Timeseries x-axis drifting over time

I have multiple timeseries line plots that I update on an fixed interval (200ms periodic callback, using stream() api).

All figures share the same x-axis:

# create shared x_range and display the past 20 seconds
x_range = DataRange1d()
x_range.follow = "end"
x_range.follow_interval = 1000 * 20 # 20 seconds
x_range.range_padding_units = "percent"
x_range.range_padding = 0.01 # 1% padding
figure1 = figure(width=950, height=600,syncable=False, x_axis_type='datetime', y_axis_location = "right")
if x_range is not None:
    figure1.x_range = x_range

# repeated for each plot

The goal is to display the data of the past 20 seconds. The issue is that the x-axis drifts over time as you can see in the following image:

Streaming looks like this:

data = {"x": [datetime.datetime.now()], "tilt": [alpha]}
source.stream(data, rollover=roll_over_amount)

All plots have different rollover and the frequency of new data varies.

How can I prevent the x-axis drift?

Update: If I set the rollover to 2 then there is no drifting. Rollover in my code varies between 100 and 200 and update frequency is between 1Hz and 10Hz. (-> Frequency is dynamic and not in my control so I cant calculate a rollover window that fits 20 seconds of data for all plots)

I haven’t ever seen this, but also haven’t played with the follow_interval stuff much in years. It’s not really possible to speculate without a complete Minimal Reproducible Example to actually run and investigate.
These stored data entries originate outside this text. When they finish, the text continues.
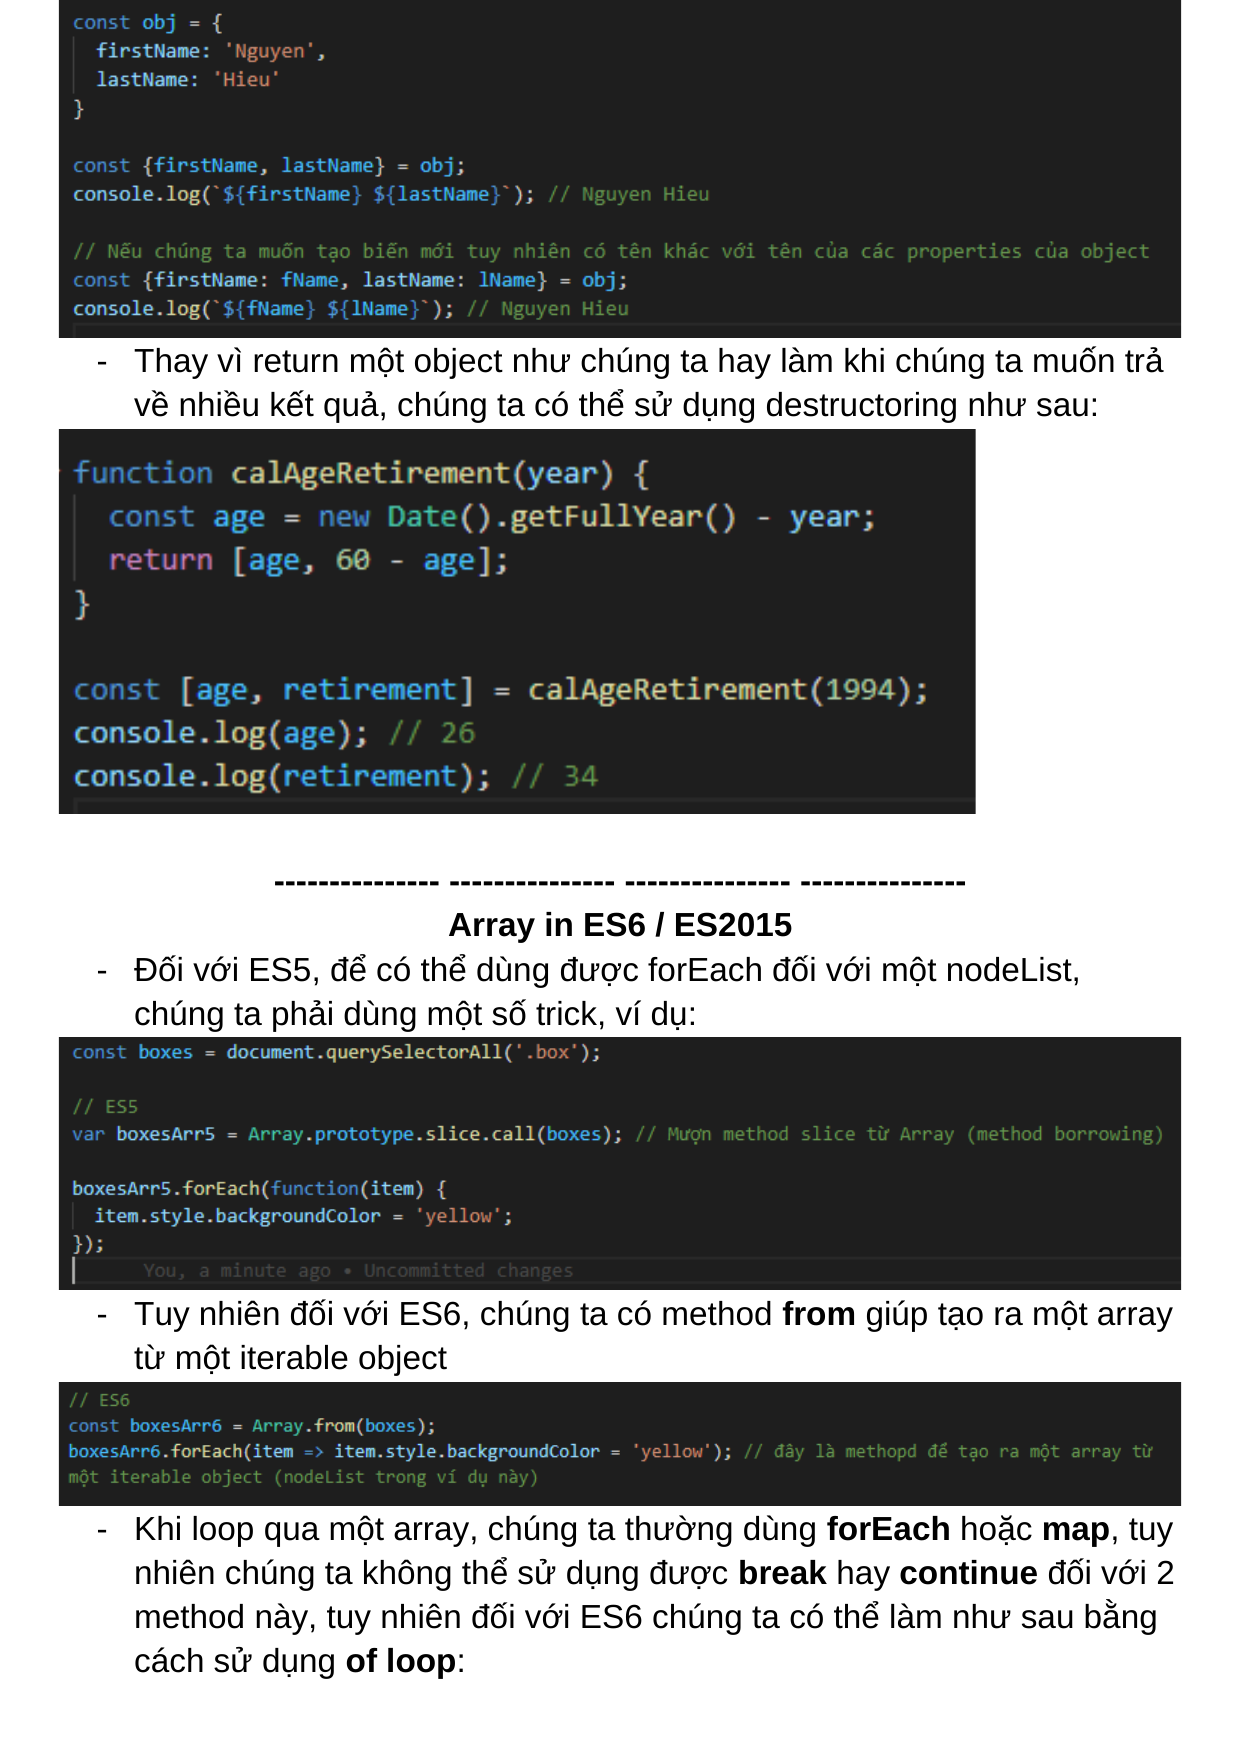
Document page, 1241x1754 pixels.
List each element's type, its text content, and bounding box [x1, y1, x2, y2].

text --------------- --------------- --------------- --------------- [59, 861, 1181, 900]
text Array in ES6 / ES2015 [59, 905, 1181, 944]
list Thay vì return một object như chúng ta hay làm khi chúng ta muốn trả về nhiều kết quả, chúng ta có thể sử dụng destructoring như sau: [96, 341, 1181, 424]
list Đối với ES5, để có thể dùng được forEach đối với một nodeList, chúng ta phải dùng một số trick, ví dụ: [96, 949, 1181, 1032]
picture [58, 1037, 1182, 1290]
picture [58, 0, 1182, 338]
list Tuy nhiên đối với ES6, chúng ta có method from giúp tạo ra một array từ một iterable object [96, 1294, 1181, 1376]
picture [58, 429, 976, 814]
list Khi loop qua một array, chúng ta thường dùng forEach hoặc map, tuy nhiên chúng ta không thể sử dụng được break hay continue đối với 2 method này, tuy nhiên đối với ES6 chúng ta có thể làm như sau bằng cách sử dụng of loop: [96, 1509, 1181, 1680]
picture [58, 1382, 1182, 1506]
It seems to have something to do with the different rollover values. Here is a minimal reproducible example:

import datetime
import random
from bokeh.models import ColumnDataSource, DataRange1d, DatetimeTickFormatter
from bokeh.plotting import figure
from bokeh.plotting import curdoc
from bokeh.layouts import gridplot

doc = curdoc()
rnd = random.Random()

# create shared x_range and display the past 10 seconds
x_range = DataRange1d()
x_range.follow = "end"
x_range.follow_interval = 1000 * 10 # 10 seconds
x_range.range_padding_units = "percent"
x_range.range_padding = 0.01 # 1% padding

datetime_tick_formatter = DatetimeTickFormatter(microseconds = "%H:%M:%S", milliseconds = "%H:%M:%S", seconds = "%H:%M:%S", minutes = "%H:%M:%S", hours = "%H:%M:%S", days="%H:%M:%S",months="%H:%M:%S", years="%H:%M:%S",  minsec = "%H:%M:%S" )

figure1 = figure(width=950, height=600, syncable=False, x_axis_type='datetime')
figure2 = figure(width=950, height=600, syncable=False, x_axis_type='datetime')

source1 = ColumnDataSource({"x": [], "value1": []})
source2 = ColumnDataSource({"x": [], "value2": []})

figure1.line("x", "value1", syncable=False, source=source1, legend_label=f"value1")
figure1.scatter("x", "value1", syncable=False, source=source1, legend_label=f"value1")
figure1.xaxis.formatter = datetime_tick_formatter
figure1.x_range = x_range

figure2.line("x", "value2", syncable=False, source=source2, legend_label=f"value2")
figure2.scatter("x", "value2", syncable=False, source=source2, legend_label=f"value2")
figure2.xaxis.formatter = datetime_tick_formatter
figure2.x_range = x_range

def update():
    timestamp = datetime.datetime.now()
    source1.stream({"x": [timestamp], "value1": [1]}, rollover=200)

    # source 2 has a 30% chance to update
    if rnd.random() > 0.7:
        source2.stream({"x": [timestamp], "value2": [1]}, rollover=800)

plots_grid = gridplot(
    [
        [figure1, figure2]
    ],
    toolbar_location="right",
    toolbar_options=dict(),
    sizing_mode="stretch_both",
)

doc.add_root(plots_grid)
doc.add_periodic_callback(update, 50)

I could “fix” this drifting by choosing a rollover value so that for example rollover = 200 / ( 10 / update_rate) meaning that each plot contains data worth of 20 seconds. But like I mentioned I do not have control over the data update frequency. But it would be much better to have a reliable “past XX seconds” x-axis

I’ll have to try out the example directly later, but I should clarify one thing up front. The rollover value has nothing do to with time, it is only a measure of the number of points / “rows” of the CDS to retain after an update. A “past XX seconds” option does not currently exist.

There was, quite some time ago, a brief discussion of adding a callback option to afford more sophisticated rollover computation on the fly:

ColumnDataSource.stream with callable to specify rollover policy · Issue #7024 · bokeh/bokeh · GitHub

But there was never a ton of interest expressed for it, and since then, it has not gotten any attention amidst other priorities.

This topic was automatically closed 90 days after the last reply. New replies are no longer allowed.